Femme forêt : après la fuite, l’enracinement

Anaïs Barbeau-Lavalette revient en force avec Femme forêt, son nouveau roman. Près de 6 ans après le succès retentissant de La femme qui fuit, l’écrivaine offre aux lecteurs et lectrices une réflexion sur l’appartenance, l’identité et la place de l’humain dans l’univers.

Dans son nouveau livre à saveur autobiographique, Anaïs Barbeau-Lavalette raconte les neuf mois qu’elle, son conjoint, ses trois enfants et une autre famille ont passés dans une maison cachée au creux de la région de son enfance. « Le fait d’être pendant plusieurs mois dans cette vallée où j’ai grandi, où j’étais complètement déconnectée – il n’y avait pas de réseau cellulaire ni Internet – ça m’a un peu frappée à quel point j’étais analphabète de mon territoire », explique l’écrivaine au Montréal Campus.

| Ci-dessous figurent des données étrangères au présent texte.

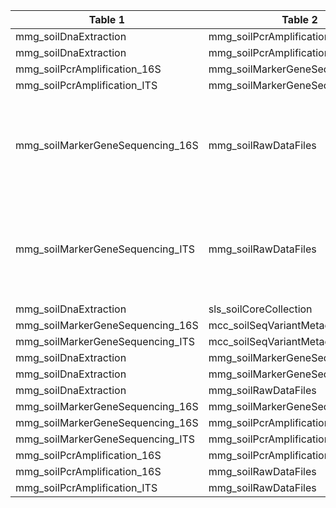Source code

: |Table 1|Table 2|Join by field(s)|
|------------------------|------------------------|-------------------------------|
mmg_soilDnaExtraction|mmg\_soilPcrAmplification\_16S|dnaSampleID
mmg_soilDnaExtraction|mmg\_soilPcrAmplification\_ITS|dnaSampleID
mmg\_soilPcrAmplification\_16S|mmg\_soilMarkerGeneSequencing\_16S|dnaSampleID
mmg\_soilPcrAmplification\_ITS|mmg\_soilMarkerGeneSequencing\_ITS|dnaSampleID
mmg\_soilMarkerGeneSequencing\_16S|mmg_soilRawDataFiles|Not fully automatable: Filter the raw data table to only 16S samples, then join on dnaSampleID
mmg\_soilMarkerGeneSequencing\_ITS|mmg_soilRawDataFiles|Not fully automatable: Filter the raw data table to only ITS samples, then join on dnaSampleID
mmg_soilDnaExtraction|sls_soilCoreCollection|geneticSampleID
mmg\_soilMarkerGeneSequencing\_16S|mcc\_soilSeqVariantMetadata\_16S|dnaSampleID
mmg\_soilMarkerGeneSequencing\_ITS|mcc\_soilSeqVariantMetadata\_ITS|dnaSampleID
mmg_soilDnaExtraction|mmg\_soilMarkerGeneSequencing\_16S|
mmg_soilDnaExtraction|mmg\_soilMarkerGeneSequencing\_ITS|
mmg_soilDnaExtraction|mmg_soilRawDataFiles|
mmg\_soilMarkerGeneSequencing\_16S|mmg\_soilMarkerGeneSequencing\_ITS|
mmg\_soilMarkerGeneSequencing\_16S|mmg\_soilPcrAmplification\_ITS|
mmg\_soilMarkerGeneSequencing\_ITS|mmg\_soilPcrAmplification\_16S|
mmg\_soilPcrAmplification\_16S|mmg\_soilPcrAmplification\_ITS|
mmg\_soilPcrAmplification\_16S|mmg_soilRawDataFiles|
mmg\_soilPcrAmplification\_ITS|mmg_soilRawDataFiles|
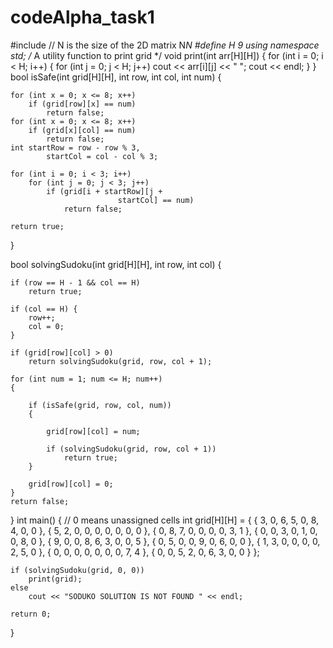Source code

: # codeAlpha_task1
#include <iostream>
// N is the size of the 2D matrix N*N
#define H 9
using namespace std;
/* A utility function to print grid */
void print(int arr[H][H])
{
	for (int i = 0; i < H; i++) 
	{
		for (int j = 0; j < H; j++)
			cout << arr[i][j] << " ";
		cout << endl;
	}
}
bool isSafe(int grid[H][H], int row, 
					int col, int num)
{
	
	for (int x = 0; x <= 8; x++)
		if (grid[row][x] == num)
			return false;
	for (int x = 0; x <= 8; x++)
		if (grid[x][col] == num)
			return false;
	int startRow = row - row % 3, 
			startCol = col - col % 3;

	for (int i = 0; i < 3; i++)
		for (int j = 0; j < 3; j++)
			if (grid[i + startRow][j + 
							startCol] == num)
				return false;

	return true;
}

bool solvingSudoku(int grid[H][H], int row, int col)
{
	
	if (row == H - 1 && col == H)
		return true;

	if (col == H) {
		row++;
		col = 0;
	}

	if (grid[row][col] > 0)
		return solvingSudoku(grid, row, col + 1);

	for (int num = 1; num <= H; num++) 
	{

		if (isSafe(grid, row, col, num)) 
		{
			
			grid[row][col] = num;
		
			if (solvingSudoku(grid, row, col + 1))
				return true;
		}
	
		grid[row][col] = 0;
	}
	return false;
}
int main()
{
	// 0 means unassigned cells
	int grid[H][H] = { { 3, 0, 6, 5, 0, 8, 4, 0, 0 },
					{ 5, 2, 0, 0, 0, 0, 0, 0, 0 },
					{ 0, 8, 7, 0, 0, 0, 0, 3, 1 },
					{ 0, 0, 3, 0, 1, 0, 0, 8, 0 },
					{ 9, 0, 0, 8, 6, 3, 0, 0, 5 },
					{ 0, 5, 0, 0, 9, 0, 6, 0, 0 },
					{ 1, 3, 0, 0, 0, 0, 2, 5, 0 },
					{ 0, 0, 0, 0, 0, 0, 0, 7, 4 },
					{ 0, 0, 5, 2, 0, 6, 3, 0, 0 } };

	if (solvingSudoku(grid, 0, 0))
		print(grid);
	else
		cout << "SODUKO SOLUTION IS NOT FOUND " << endl;

	return 0;
}
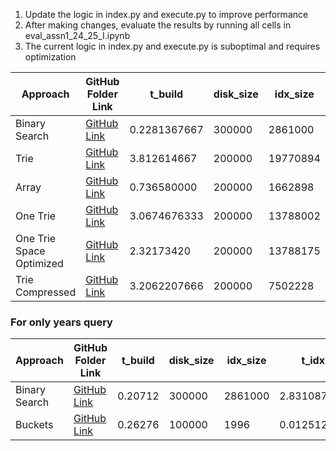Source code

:1. Update the logic in index.py and execute.py to improve performance
2. After making changes, evaluate the results by running all cells in eval_assn1_24_25_I.ipynb
3. The current logic in index.py and execute.py is suboptimal and requires optimization


| Approach      | GitHub Folder Link                                                               | t_build       | disk_size | idx_size  | t_idx       | t_seek  | t_read  | score |
|---------------|----------------------------------------------------------------------------------|---------------|-----------|-----------|-------------|---------|---------|-------|
| Binary Search | [GitHub Link](https://github.com/shrilakshmisk/CS315-A1/tree/main/assn1)         | 0.2281367667  | 300000    | 2861000   | 3.787527567 | 6400303 | 1400713 | 1     |
| Trie          | [GitHub Link](https://github.com/shrilakshmisk/CS315-A1/tree/main/trie)          | 3.812614667   | 200000    | 19770894  | 0.035879767 | 2227760 | 1400713 | 1     |
| Array         | [GitHub Link](https://github.com/shrilakshmisk/CS315-A1/tree/main/array)         | 0.736580000   | 200000    | 1662898   | 0.930382966 | 2752003 | 1400708 | 1     | 
| One Trie      | [GitHub Link](https://github.com/shrilakshmisk/CS315-A1/tree/main/one%20trie)    | 3.0674676333  | 200000    | 13788002  | 0.021993900 | 2227760 | 1400713 | 1     |
| One Trie Space Optimized | [GitHub Link](https://github.com/shrilakshmisk/CS315-A1/tree/main/one%20trie%20space%20optimized) | 2.32173420 | 200000 | 13788175 | 0.026583533 | 2227760 | 1400713 | 1 |
| Trie Compressed | [GitHub Link](https://github.com/shrilakshmisk/CS315-A1/tree/main/trie%20compressed) | 3.2062207666 | 200000 | 7502228 | 0.0376125999 | 2227760 | 1400713 | 1 |




### For only years query

| Approach      | GitHub Folder Link                                                               | t_build       | disk_size | idx_size  | t_idx       | t_seek  | t_read  | score |
|---------------|----------------------------------------------------------------------------------|---------------|-----------|-----------|-------------|---------|---------|-------|
| Binary Search | [GitHub Link](https://github.com/shrilakshmisk/CS315-A1/tree/main/assn1)         | 0.20712       | 300000    | 2861000   | 2.831087766 | 840768  | 1158280 | 1     |
| Buckets       | [GitHub Link](https://github.com/shrilakshmisk/CS315-A1/tree/main/buckets)       | 0.26276       | 100000    | 1996      | 0.012512733 | 0       | 1158280 | 1     |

On devine rapidement que cet exil est déclenché par l’arrivée de la pandémie, mais cette dernière ne demeure qu’un détail dans l’histoire de Femme forêt. L’écrivaine admet toutefois que l’arrêt forcé qu’a imposé le confinement lui a servi d’élan. « Je crois qu’il y a de très belles choses qui naissent de la contrainte. […] Cet effet de lenteur-là m’a permis d’accorder plus d’attention à ce sur quoi je pousse depuis que je suis toute petite », confie-t-elle.

Une découverte du territoire

Sous la plume d’Anaïs Barbeau-Lavalette, la vallée et les êtres vivants qui l’habitent sont mis à l’avant-plan. Dans une langue évocatrice et puissante, l’autrice décrit la nature, l’anime et la fait vibrer de sens, invitant ainsi les lecteurs et lectrices à poser un regard neuf sur le rapport de l’être humain à son environnement. « Tous ces liens entre le territoire et l’humain font des histoires fabuleuses, qui dépassent la fiction. […] On s’est toujours vus au milieu du reste, alors qu’on ne l’est pas, on fait partie de toute cette affaire-là », s’exclame l’écrivaine.

Cette exploration du territoire est ponctuée par les histoires de ceux et celles qui ont habité la vallée, dotant ce roman d’un caractère presque ethnographique. Comme dans l’ensemble de son œuvre, Anaïs Barbeau-Lavalette réserve, dans Femme forêt, une sensibilité particulière aux décalé(e)s, aux exclu(e)s et aux indomptables qu’elle a rencontrés dans la vallée de son enfance. « Ce voisinage-là est bouleversant de marginalité, chaque vie est vraiment étonnante », remarque-t-elle.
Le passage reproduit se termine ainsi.